Collect every line in the material below that contains the string "orthogonalLoop". Case counts.

Source material >>
--------
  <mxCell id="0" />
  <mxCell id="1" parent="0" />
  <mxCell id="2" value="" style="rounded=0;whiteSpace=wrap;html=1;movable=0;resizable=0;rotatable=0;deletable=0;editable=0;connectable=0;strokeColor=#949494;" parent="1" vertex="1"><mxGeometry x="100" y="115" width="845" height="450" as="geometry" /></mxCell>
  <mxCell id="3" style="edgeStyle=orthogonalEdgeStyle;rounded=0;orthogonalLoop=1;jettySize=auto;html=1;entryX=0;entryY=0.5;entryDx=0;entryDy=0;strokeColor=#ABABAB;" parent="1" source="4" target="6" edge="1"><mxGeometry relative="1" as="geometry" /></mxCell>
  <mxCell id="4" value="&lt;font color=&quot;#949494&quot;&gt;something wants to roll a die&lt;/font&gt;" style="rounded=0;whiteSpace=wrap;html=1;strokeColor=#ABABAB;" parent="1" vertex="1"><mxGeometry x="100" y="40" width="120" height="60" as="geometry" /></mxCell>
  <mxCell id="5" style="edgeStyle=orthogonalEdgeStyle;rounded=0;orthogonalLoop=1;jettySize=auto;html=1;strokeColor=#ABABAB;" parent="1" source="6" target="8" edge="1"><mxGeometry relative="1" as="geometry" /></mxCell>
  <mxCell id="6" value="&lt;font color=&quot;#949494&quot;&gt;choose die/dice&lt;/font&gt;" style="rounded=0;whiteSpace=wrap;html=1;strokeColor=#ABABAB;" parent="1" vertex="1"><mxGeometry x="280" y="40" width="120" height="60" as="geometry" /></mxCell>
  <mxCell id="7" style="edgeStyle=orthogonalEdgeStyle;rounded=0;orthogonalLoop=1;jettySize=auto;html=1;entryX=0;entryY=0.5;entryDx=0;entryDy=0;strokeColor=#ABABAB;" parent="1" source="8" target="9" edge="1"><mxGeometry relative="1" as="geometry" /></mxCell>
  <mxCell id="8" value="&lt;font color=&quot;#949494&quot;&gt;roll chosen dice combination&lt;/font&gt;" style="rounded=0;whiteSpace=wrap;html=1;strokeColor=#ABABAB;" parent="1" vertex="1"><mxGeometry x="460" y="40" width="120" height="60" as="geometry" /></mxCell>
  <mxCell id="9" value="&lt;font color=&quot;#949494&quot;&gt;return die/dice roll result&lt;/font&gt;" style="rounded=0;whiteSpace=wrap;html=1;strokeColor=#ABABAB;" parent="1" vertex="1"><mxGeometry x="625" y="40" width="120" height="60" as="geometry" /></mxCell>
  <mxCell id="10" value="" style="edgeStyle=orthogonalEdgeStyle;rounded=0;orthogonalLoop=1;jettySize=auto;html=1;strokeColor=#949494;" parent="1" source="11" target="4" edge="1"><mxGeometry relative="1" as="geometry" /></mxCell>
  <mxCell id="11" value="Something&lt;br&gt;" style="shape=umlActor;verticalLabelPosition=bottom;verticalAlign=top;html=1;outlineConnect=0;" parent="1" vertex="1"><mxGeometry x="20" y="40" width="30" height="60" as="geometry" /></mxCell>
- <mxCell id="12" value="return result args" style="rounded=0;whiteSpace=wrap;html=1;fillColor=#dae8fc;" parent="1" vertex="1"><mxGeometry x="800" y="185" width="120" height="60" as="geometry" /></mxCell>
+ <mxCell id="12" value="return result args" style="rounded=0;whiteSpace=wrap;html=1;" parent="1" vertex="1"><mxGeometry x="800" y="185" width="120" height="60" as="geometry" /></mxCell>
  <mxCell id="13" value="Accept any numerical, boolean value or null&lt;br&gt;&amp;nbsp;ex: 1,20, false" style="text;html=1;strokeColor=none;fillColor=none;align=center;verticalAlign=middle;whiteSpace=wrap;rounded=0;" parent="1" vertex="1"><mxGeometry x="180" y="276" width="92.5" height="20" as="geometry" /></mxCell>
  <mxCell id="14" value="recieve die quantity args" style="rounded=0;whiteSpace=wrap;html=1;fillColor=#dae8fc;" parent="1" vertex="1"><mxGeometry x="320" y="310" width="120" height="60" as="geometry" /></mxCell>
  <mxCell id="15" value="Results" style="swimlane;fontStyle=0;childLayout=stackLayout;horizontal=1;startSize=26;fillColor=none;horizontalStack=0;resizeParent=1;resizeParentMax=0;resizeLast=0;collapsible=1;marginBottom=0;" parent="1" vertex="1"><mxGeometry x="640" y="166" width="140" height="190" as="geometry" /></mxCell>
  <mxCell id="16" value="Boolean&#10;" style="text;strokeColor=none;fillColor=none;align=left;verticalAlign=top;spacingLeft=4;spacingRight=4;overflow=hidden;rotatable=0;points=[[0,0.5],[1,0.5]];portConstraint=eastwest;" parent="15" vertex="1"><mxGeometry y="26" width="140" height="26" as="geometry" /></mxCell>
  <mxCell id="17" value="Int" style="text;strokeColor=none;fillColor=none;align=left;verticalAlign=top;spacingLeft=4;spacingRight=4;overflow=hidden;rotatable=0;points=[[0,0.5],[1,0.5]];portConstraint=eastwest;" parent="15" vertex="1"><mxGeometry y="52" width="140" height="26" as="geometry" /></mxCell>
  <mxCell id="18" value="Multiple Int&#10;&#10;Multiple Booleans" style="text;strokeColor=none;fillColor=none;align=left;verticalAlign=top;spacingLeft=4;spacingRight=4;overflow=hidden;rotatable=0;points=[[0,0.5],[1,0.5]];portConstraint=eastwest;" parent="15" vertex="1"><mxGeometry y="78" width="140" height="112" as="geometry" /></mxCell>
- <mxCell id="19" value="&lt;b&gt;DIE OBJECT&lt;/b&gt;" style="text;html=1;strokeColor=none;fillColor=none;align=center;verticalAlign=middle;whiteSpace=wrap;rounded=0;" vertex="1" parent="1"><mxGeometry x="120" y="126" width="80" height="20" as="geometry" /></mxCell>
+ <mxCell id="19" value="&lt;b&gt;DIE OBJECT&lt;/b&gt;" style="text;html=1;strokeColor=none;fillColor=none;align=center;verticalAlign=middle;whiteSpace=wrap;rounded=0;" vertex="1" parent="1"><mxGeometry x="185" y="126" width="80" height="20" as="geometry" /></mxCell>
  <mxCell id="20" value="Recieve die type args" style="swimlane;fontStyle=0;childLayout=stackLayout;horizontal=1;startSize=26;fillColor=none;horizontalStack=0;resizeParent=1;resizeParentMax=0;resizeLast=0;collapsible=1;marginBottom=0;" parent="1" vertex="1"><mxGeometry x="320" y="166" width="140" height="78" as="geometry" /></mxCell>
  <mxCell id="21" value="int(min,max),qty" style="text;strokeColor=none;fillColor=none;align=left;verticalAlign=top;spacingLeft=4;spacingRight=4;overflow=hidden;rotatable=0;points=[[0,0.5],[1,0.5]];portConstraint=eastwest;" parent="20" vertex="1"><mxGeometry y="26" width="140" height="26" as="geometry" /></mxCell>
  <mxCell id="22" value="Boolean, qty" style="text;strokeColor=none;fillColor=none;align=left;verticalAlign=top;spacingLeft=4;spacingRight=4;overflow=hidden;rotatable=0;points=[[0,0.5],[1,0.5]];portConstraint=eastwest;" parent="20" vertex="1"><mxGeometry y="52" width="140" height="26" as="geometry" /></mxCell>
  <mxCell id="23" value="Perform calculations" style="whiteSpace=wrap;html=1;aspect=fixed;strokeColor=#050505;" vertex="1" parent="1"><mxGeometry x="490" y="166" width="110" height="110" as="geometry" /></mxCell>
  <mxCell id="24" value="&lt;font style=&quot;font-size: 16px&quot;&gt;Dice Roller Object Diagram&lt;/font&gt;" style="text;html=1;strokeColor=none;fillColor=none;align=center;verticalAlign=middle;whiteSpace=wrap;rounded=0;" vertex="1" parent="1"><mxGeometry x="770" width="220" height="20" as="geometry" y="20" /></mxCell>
--------
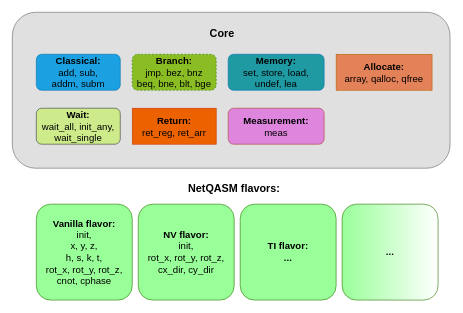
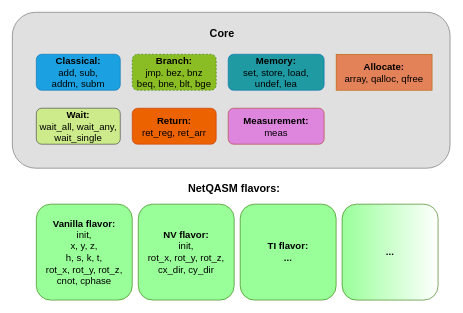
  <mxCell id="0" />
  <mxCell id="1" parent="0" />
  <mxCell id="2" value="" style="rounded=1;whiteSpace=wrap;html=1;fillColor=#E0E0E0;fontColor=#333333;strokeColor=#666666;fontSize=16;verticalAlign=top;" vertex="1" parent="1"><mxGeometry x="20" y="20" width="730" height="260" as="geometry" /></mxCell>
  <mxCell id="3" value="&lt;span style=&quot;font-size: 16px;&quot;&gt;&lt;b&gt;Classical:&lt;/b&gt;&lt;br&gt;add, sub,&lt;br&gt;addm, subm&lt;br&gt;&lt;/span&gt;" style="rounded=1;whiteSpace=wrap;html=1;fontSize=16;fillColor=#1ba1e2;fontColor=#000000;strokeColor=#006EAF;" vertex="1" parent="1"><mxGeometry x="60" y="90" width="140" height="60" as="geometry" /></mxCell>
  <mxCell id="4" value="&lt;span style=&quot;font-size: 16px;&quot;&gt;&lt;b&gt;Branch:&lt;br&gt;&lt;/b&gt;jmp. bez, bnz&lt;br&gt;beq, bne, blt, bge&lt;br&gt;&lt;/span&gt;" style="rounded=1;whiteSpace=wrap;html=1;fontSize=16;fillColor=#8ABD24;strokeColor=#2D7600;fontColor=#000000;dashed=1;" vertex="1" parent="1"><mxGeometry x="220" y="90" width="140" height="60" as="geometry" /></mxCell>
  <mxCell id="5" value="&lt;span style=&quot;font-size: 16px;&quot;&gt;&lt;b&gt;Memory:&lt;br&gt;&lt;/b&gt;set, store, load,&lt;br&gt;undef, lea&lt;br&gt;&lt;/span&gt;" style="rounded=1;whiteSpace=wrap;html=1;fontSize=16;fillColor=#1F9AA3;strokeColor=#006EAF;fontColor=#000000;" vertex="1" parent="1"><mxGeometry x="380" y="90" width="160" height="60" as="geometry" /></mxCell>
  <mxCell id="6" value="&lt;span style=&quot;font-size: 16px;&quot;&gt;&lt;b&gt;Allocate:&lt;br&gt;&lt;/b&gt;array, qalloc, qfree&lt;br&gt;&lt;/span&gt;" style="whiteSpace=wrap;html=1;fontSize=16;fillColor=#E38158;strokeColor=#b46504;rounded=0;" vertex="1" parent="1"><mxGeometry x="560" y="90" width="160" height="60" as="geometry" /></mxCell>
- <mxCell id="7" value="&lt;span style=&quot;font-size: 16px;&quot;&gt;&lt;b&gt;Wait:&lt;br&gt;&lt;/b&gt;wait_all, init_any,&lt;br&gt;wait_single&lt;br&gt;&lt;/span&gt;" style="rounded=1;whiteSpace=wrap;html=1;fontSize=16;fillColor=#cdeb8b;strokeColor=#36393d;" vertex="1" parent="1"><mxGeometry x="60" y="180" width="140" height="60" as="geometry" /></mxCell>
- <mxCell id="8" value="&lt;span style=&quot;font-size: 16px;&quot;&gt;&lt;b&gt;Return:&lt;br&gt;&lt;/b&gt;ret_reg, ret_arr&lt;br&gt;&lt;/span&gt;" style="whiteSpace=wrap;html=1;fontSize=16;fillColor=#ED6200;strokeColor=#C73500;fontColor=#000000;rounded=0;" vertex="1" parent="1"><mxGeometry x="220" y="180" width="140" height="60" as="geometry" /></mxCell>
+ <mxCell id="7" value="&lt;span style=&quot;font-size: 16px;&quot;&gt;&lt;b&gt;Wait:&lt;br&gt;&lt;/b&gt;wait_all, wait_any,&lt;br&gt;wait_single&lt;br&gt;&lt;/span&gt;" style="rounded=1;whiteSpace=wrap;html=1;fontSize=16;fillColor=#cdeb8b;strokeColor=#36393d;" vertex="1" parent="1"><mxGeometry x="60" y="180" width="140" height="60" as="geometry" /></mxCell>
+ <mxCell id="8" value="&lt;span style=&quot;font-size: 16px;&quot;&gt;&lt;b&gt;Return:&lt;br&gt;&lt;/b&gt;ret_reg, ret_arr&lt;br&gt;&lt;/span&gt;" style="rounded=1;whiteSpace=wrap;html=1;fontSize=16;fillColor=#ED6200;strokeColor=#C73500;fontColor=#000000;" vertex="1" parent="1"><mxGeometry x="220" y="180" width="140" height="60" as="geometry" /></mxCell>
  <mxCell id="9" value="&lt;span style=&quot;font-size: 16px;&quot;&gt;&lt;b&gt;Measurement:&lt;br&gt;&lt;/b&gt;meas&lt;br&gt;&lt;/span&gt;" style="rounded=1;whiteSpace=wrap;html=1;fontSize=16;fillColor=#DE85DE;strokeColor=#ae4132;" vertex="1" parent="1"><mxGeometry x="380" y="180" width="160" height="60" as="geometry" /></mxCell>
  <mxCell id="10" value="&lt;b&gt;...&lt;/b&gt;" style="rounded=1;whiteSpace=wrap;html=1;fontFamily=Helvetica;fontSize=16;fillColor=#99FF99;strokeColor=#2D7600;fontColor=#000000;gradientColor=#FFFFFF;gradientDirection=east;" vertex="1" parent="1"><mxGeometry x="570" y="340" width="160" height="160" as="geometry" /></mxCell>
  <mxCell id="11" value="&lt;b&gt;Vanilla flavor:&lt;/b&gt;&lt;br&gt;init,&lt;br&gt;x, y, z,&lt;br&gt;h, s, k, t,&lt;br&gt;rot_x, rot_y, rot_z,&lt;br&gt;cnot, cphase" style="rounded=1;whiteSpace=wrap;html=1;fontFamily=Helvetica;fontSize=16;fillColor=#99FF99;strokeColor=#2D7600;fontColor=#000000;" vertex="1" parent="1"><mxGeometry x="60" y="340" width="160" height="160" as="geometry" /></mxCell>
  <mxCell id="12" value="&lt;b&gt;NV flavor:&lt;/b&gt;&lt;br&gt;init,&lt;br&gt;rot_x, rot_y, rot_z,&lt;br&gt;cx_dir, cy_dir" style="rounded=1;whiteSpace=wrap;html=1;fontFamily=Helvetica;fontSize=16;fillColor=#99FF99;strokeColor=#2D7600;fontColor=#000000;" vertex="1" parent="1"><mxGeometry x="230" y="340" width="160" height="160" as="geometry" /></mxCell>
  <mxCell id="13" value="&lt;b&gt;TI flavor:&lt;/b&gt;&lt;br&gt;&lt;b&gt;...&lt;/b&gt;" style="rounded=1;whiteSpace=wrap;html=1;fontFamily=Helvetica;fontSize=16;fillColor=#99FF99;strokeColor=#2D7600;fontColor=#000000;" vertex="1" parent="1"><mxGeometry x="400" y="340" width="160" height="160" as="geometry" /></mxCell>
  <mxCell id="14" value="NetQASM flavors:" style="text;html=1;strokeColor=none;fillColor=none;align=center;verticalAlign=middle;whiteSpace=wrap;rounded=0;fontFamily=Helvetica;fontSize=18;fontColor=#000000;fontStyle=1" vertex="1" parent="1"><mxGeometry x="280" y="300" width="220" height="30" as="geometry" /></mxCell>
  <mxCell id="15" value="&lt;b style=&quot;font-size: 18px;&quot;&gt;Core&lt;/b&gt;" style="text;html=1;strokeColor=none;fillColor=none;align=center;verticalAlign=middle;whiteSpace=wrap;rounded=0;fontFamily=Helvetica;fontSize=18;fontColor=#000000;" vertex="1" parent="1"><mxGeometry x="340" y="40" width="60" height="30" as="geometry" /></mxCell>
--------
Response >>
  <mxCell id="3" style="edgeStyle=orthogonalEdgeStyle;rounded=0;orthogonalLoop=1;jettySize=auto;html=1;entryX=0;entryY=0.5;entryDx=0;entryDy=0;strokeColor=#ABABAB;" parent="1" source="4" target="6" edge="1"><mxGeometry relative="1" as="geometry" /></mxCell>
  <mxCell id="5" style="edgeStyle=orthogonalEdgeStyle;rounded=0;orthogonalLoop=1;jettySize=auto;html=1;strokeColor=#ABABAB;" parent="1" source="6" target="8" edge="1"><mxGeometry relative="1" as="geometry" /></mxCell>
  <mxCell id="7" style="edgeStyle=orthogonalEdgeStyle;rounded=0;orthogonalLoop=1;jettySize=auto;html=1;entryX=0;entryY=0.5;entryDx=0;entryDy=0;strokeColor=#ABABAB;" parent="1" source="8" target="9" edge="1"><mxGeometry relative="1" as="geometry" /></mxCell>
  <mxCell id="10" value="" style="edgeStyle=orthogonalEdgeStyle;rounded=0;orthogonalLoop=1;jettySize=auto;html=1;strokeColor=#949494;" parent="1" source="11" target="4" edge="1"><mxGeometry relative="1" as="geometry" /></mxCell>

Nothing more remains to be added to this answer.